Simcity5, this is not a test to see how easy it is to get to CO§§§ buildings, this is only a test, to see how it's possible to have a random region without any industry.

just to prove it, i've installed simcity 4 and played for a few hours, to come to a point when no industry in any further city is neccessary to provide jobs.
All my cities have 0 citizens employed in industry. No city has any special ordinances, i have no mods, and no taxes were altered.

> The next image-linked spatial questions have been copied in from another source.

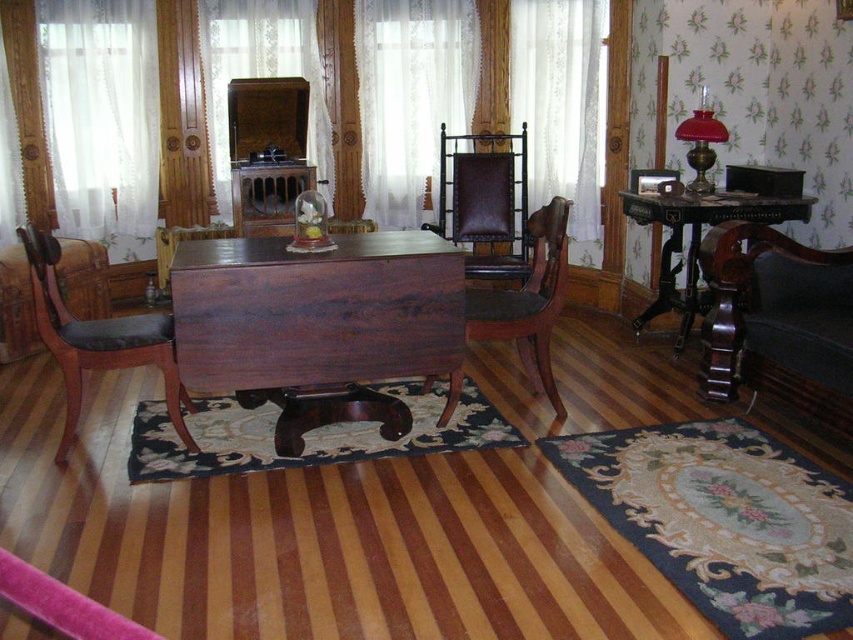
Question: Which of the following is the closest to the observer?

Choices:
 (A) (453, 147)
 (B) (138, 324)

Answer: (B)

Question: Is dark brown leather armchair at right behind black marble table at right?

Choices:
 (A) yes
 (B) no

Answer: (B)

Question: Among these points, which one is farthest from the camera?

Choices:
 (A) (486, 240)
 (B) (732, 237)
 (C) (120, 234)

Answer: (C)

Question: Which point is closer to the camera?

Choices:
 (A) (520, 348)
 (B) (105, 365)

Answer: (B)

Question: Can you confirm if mahogany leather armchair at left is positioned below brown leather chair at center?

Choices:
 (A) yes
 (B) no

Answer: (A)

Question: Is dark brown leather armchair at right further to camera compared to mahogany leather armchair at left?

Choices:
 (A) yes
 (B) no

Answer: (B)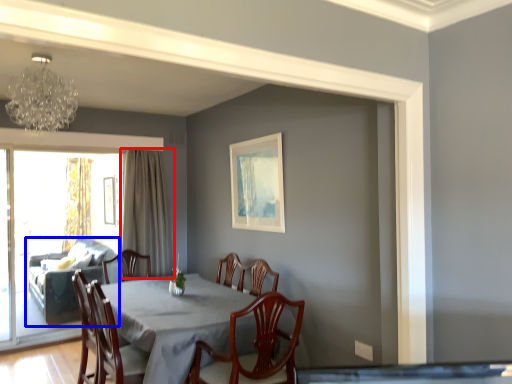
Question: Which of the following is the closest to the observer, curtain (highlighted by a red box) or studio couch (highlighted by a blue box)?

Choices:
 (A) curtain
 (B) studio couch

Answer: (A)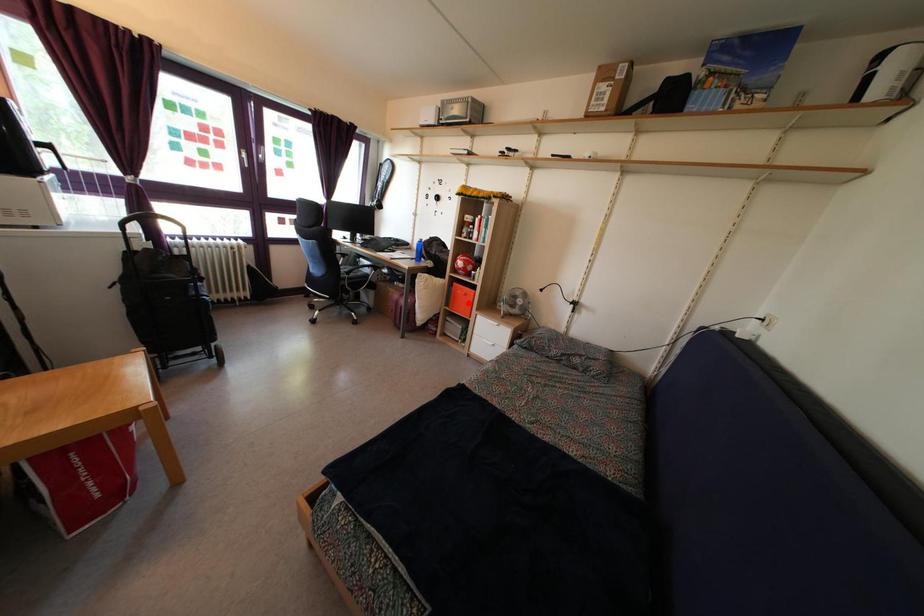
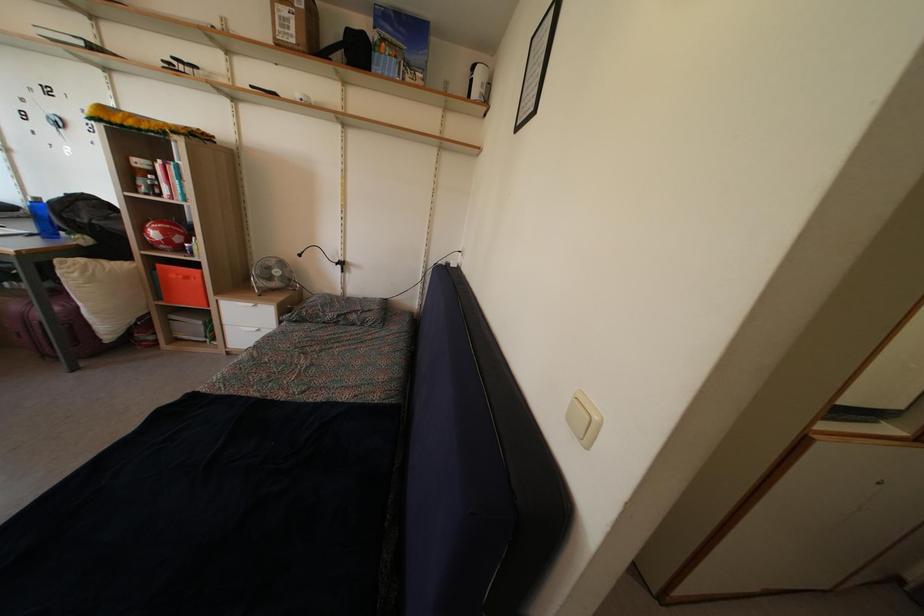
Locate, in the second image, the point that corresponds to the highlighted location in the first image.

(189, 286)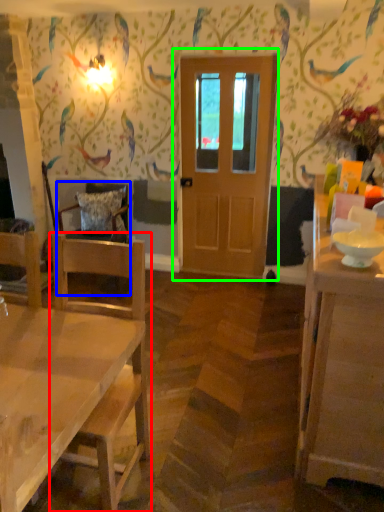
Question: Which is nearer to the chair (highlighted by a red box)? chair (highlighted by a blue box) or door (highlighted by a green box).

Choices:
 (A) chair
 (B) door

Answer: (A)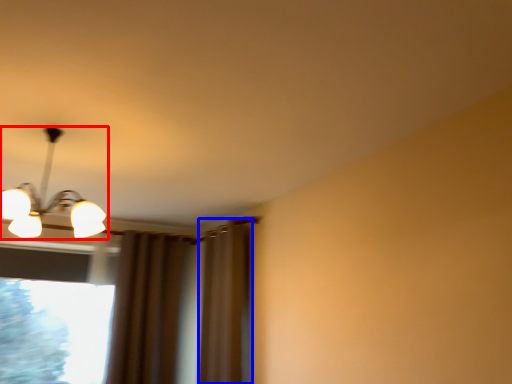
Question: Among these objects, which one is farthest to the camera, lamp (highlighted by a red box) or curtain (highlighted by a blue box)?

Choices:
 (A) lamp
 (B) curtain

Answer: (B)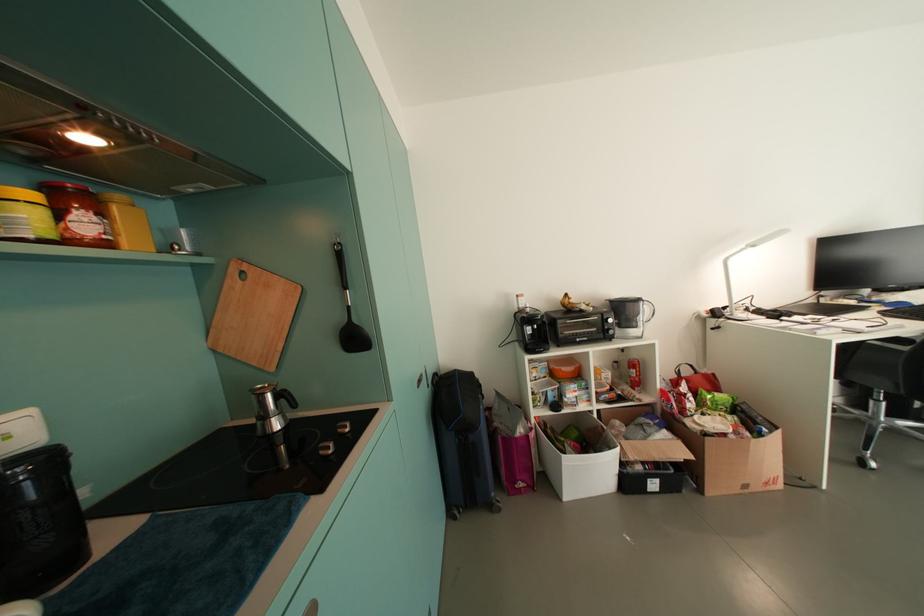
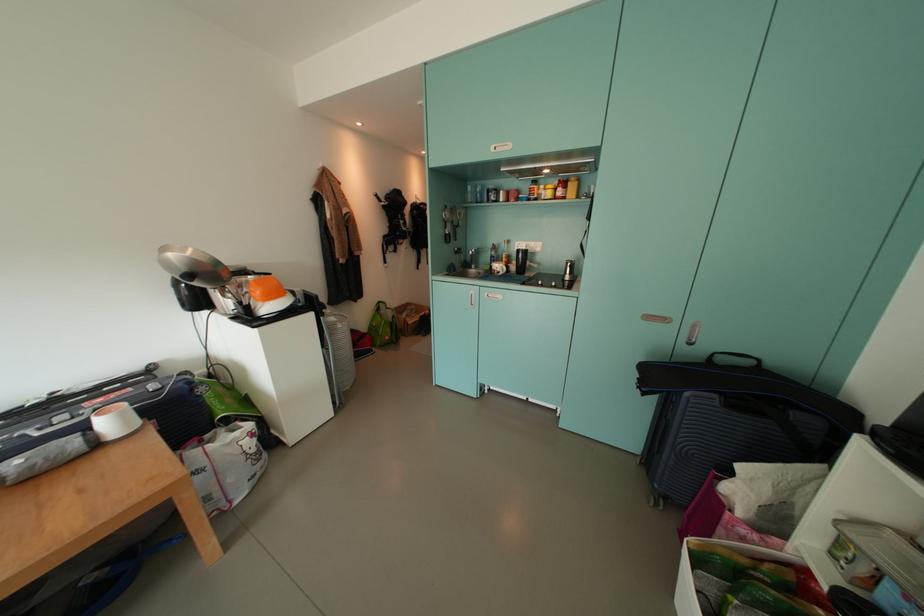
In the second image, find the point that corresponds to point (93, 228) in the first image.

(566, 195)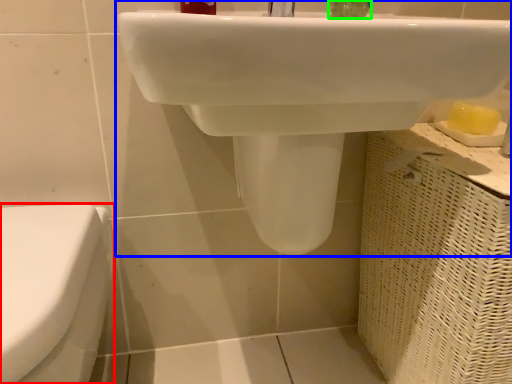
Question: Which is farther away from toilet (highlighted by a red box)? sink (highlighted by a blue box) or liquid (highlighted by a green box)?

Choices:
 (A) sink
 (B) liquid

Answer: (B)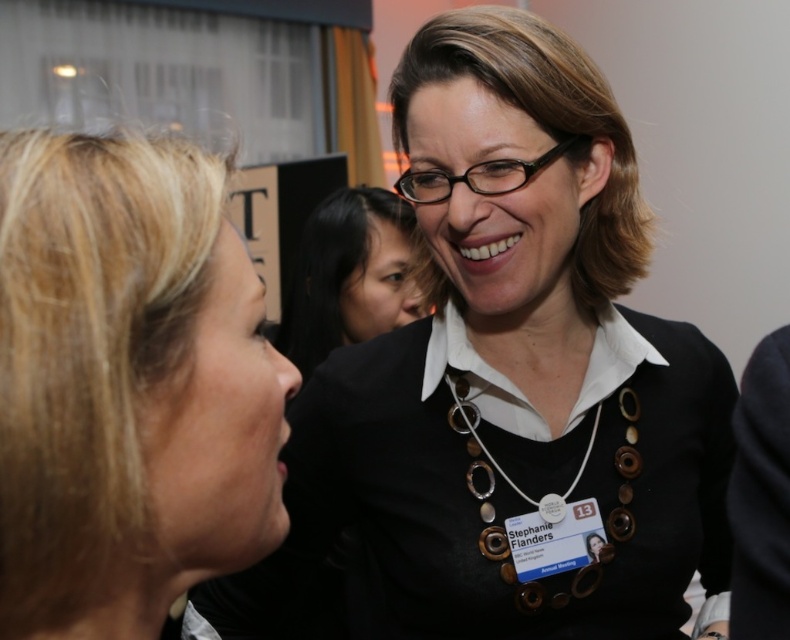
Which is above, matte black shirt at center or brown wooden beads at center?

matte black shirt at center is above.

Between point (316, 260) and point (608, 548), which one is positioned behind?

The point (316, 260) is more distant.

Where is `matte black shirt at center`? The image size is (790, 640). matte black shirt at center is located at coordinates (350, 275).

Can you confirm if black matte necklace at upper center is positioned above brown wooden beads at center?

No.

Can you confirm if black matte necklace at upper center is shorter than brown wooden beads at center?

Incorrect, black matte necklace at upper center's height does not fall short of brown wooden beads at center's.

Where is `black matte necklace at upper center`? This screenshot has width=790, height=640. black matte necklace at upper center is located at coordinates (533, 364).

Can you confirm if blonde hair at upper left is smaller than brown wooden beads at center?

No.

Is blonde hair at upper left bigger than brown wooden beads at center?

Correct, blonde hair at upper left is larger in size than brown wooden beads at center.

Which is in front, point (266, 548) or point (593, 577)?

Point (266, 548) is in front.

Locate an element on the screen. The width and height of the screenshot is (790, 640). blonde hair at upper left is located at coordinates (126, 385).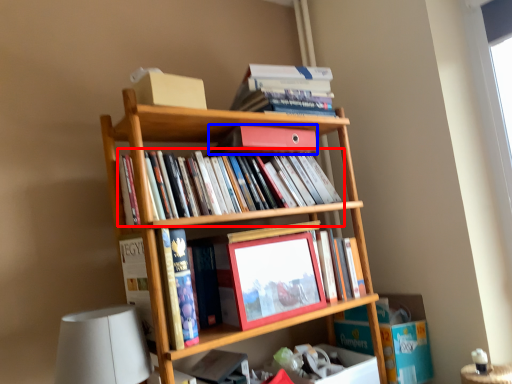
Question: Which point is closer to the camera, book (highlighted by a red box) or book (highlighted by a blue box)?

Choices:
 (A) book
 (B) book

Answer: (A)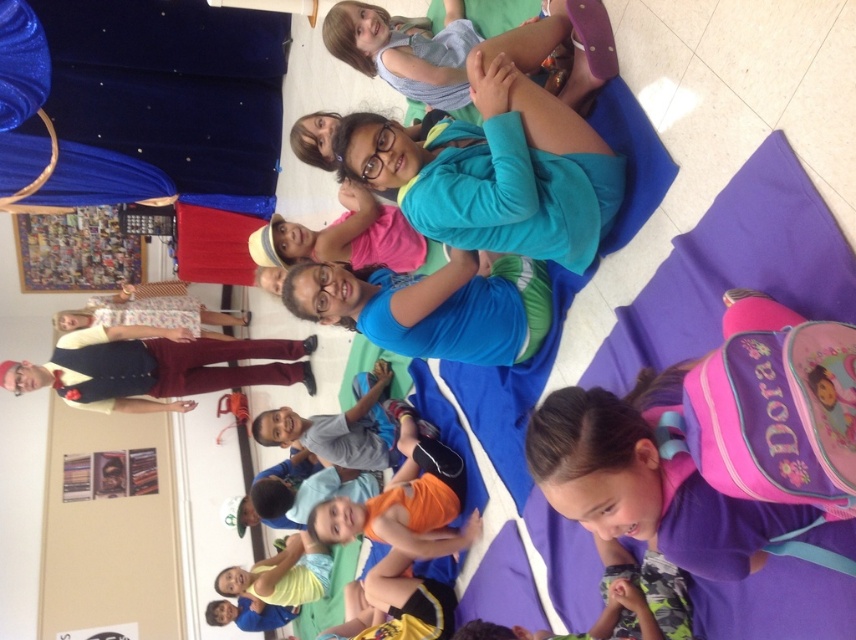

1. city. Had to start with industry, but shortly block-by-block remove it, when it was possible to substitute their jobs with commercial buildings. As you can see by the graph, the CO§§ and CO§§§ are rising slow but steadily. If I kept just a tiny little spec of industry present, the growth would be much quicker obviously. But this was done just to show that industry isn't required at all necessarily.
OyuxPut.jpg

Other auxilliary cities were built, to show it's possible to continue the whole region building cities this way.

ZL7iDcL.jpg
twA6KCm.jpg
BfBsrZY.jpg
nAA3OrJ.jpg
RguTnoIg.jpg


Again, this has nothing to do with building normal cities in Simcity 4 with some industry jobs provided, this was just to show how easy it is to play in a way that avoids providing any industry jobs at all.
If I were to test how easy it is to spam CO§§§, playing style would have to change significantly. Don't mix these two types of examples when arguing against my position.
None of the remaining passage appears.